Banks had engravings of the finished Parkinson illustrations made on copper plates. His intention was to publish the botanical results of the Endeavour voyage in a series of fourteen or more volumes, with text to accompany the illustrations. Solander had made his descriptions of each plant on oblong pieces of paper during the voyage and these were filed in small boxes, now known as "Solander cases". The descriptions were neatly copied after the voyage into folio volumes and marked ready for printing. Joseph Banks employed eighteen different engravers to make the set of about 740 engravings. It has not been possible to determine whether the engravings, which have strong lines and lack the delicacy of many French engravings (compare Plates 4 to 7 with Plates 9 to 12) were to have been hand coloured after printing.

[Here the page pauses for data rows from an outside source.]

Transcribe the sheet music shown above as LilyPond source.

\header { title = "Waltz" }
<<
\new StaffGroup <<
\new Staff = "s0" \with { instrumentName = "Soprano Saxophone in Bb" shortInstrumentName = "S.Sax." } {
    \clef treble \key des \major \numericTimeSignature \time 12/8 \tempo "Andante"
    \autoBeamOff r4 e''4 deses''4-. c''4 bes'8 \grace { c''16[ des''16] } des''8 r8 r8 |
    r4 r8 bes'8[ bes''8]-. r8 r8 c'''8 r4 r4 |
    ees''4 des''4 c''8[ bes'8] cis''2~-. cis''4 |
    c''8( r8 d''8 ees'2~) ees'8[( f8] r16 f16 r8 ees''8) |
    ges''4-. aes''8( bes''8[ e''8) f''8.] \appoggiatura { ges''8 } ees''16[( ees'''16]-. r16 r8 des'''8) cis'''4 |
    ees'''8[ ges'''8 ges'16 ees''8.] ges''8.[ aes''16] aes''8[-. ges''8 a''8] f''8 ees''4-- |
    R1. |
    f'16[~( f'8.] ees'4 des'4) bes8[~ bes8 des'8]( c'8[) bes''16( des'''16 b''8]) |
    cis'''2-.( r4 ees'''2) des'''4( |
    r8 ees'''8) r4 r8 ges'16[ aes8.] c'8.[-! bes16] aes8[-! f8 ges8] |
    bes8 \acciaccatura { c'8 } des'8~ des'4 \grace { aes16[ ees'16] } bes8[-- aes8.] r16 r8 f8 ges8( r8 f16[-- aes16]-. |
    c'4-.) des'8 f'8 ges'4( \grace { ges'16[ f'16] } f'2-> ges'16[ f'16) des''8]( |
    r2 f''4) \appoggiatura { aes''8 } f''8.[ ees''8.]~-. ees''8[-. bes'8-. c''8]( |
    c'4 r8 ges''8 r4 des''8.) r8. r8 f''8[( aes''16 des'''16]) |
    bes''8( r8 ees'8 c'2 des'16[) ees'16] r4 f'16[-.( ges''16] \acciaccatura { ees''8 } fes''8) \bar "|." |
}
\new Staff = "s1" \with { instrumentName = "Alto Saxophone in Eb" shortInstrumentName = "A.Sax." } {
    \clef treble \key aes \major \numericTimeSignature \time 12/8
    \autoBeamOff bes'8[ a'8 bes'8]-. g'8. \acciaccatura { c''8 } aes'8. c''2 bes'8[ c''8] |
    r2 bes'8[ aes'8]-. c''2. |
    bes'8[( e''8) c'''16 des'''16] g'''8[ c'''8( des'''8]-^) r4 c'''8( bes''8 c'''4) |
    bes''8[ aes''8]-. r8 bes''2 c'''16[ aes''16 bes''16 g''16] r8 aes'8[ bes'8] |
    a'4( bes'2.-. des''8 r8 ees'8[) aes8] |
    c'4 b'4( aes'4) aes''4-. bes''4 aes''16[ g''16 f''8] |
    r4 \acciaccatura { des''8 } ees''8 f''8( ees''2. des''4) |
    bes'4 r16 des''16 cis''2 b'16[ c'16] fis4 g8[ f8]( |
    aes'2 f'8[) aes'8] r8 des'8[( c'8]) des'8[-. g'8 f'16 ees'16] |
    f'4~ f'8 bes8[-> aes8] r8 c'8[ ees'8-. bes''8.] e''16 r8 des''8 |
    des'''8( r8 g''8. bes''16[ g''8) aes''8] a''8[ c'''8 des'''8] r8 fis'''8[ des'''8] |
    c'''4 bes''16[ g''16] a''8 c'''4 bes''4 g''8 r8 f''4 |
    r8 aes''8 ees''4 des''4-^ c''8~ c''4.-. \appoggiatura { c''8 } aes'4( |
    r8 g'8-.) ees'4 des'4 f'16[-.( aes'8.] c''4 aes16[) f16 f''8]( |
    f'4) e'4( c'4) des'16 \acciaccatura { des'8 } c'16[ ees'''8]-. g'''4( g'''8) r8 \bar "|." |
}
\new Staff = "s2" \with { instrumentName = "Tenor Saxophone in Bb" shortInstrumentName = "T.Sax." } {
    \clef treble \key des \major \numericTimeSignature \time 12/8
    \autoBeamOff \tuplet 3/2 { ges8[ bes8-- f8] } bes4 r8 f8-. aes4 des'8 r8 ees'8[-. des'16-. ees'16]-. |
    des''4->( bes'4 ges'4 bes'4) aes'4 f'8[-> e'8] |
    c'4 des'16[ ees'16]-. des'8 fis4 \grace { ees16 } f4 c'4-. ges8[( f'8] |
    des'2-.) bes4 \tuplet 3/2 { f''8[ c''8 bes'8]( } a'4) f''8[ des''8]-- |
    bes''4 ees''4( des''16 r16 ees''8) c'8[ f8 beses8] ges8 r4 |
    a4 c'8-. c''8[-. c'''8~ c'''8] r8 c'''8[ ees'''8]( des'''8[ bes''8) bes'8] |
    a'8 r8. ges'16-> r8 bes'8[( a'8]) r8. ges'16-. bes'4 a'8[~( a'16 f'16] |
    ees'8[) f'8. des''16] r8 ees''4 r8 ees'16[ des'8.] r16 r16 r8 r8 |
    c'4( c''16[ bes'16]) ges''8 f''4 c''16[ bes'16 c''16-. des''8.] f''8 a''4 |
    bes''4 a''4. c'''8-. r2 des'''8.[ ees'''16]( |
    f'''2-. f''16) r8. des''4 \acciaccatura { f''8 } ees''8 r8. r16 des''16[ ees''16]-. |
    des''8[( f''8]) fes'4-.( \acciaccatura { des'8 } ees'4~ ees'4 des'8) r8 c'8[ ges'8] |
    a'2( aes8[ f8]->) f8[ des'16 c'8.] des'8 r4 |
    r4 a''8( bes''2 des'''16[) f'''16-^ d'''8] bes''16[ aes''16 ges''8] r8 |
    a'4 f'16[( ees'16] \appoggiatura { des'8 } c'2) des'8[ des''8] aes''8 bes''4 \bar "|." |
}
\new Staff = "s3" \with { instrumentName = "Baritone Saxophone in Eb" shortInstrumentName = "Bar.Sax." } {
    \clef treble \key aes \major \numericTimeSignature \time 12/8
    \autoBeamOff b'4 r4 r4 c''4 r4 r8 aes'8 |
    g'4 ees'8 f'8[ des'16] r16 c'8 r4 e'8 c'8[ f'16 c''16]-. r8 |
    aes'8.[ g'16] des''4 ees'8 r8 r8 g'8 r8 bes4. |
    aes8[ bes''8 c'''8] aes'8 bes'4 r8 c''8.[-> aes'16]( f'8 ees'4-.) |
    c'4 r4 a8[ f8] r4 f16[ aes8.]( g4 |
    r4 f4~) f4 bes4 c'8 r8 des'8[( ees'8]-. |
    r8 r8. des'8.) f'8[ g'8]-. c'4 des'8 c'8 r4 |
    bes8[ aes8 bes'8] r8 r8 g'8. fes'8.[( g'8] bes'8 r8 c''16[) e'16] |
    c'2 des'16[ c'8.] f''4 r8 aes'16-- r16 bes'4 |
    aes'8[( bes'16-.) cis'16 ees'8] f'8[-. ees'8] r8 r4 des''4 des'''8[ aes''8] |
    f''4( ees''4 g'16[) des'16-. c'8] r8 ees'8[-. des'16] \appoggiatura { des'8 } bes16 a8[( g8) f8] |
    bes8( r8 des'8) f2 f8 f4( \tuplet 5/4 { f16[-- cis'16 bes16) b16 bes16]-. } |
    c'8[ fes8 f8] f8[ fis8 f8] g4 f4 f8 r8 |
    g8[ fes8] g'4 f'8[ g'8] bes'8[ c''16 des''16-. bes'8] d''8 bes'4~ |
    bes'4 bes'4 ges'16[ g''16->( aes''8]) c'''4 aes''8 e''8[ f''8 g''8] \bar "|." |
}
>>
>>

Joseph Banks, who was made a baronet in 1781, was a man of many activities and had been away on his expedition to Iceland during the last half of 1772. It was not until November 1784 that he was able to state that only two months' work was needed before publication. The copperPlate engravings alone had cost him £7,000, a huge sum then. Trial proofs were made but publication did not eventuate. The New Zealand portion, entitled Primitiae Florae Novae-Zelandiae, contained descriptions of 343 species, illustrated by over 200 plates. Even the title page had been prepared. Had the manuscript been published, we would now be using Banks's and Solander's names for many New Zealand plants. A number of later botanists did, however, use some of the names suggested by Banks and Solander. There are typescript copies of Primitiae Florae Novae-Zelandiae in the Auckland Institute and Museum and in the National Museum, Wellington.

In the 1890s several sets of proofs of the engravings were received by the New Zealand Government from the British Museum. They included 182 New Zealand plants and several hundred from elsewhere. These sets are now at the Auckland Institute and Museum, the National Museum and the Alexander Turnbull Library, Wellington. In 1973 a limited edition of thirty of the botanical engravings, including some of New Zealand plants, was published (Blunt and Stearn, 1973).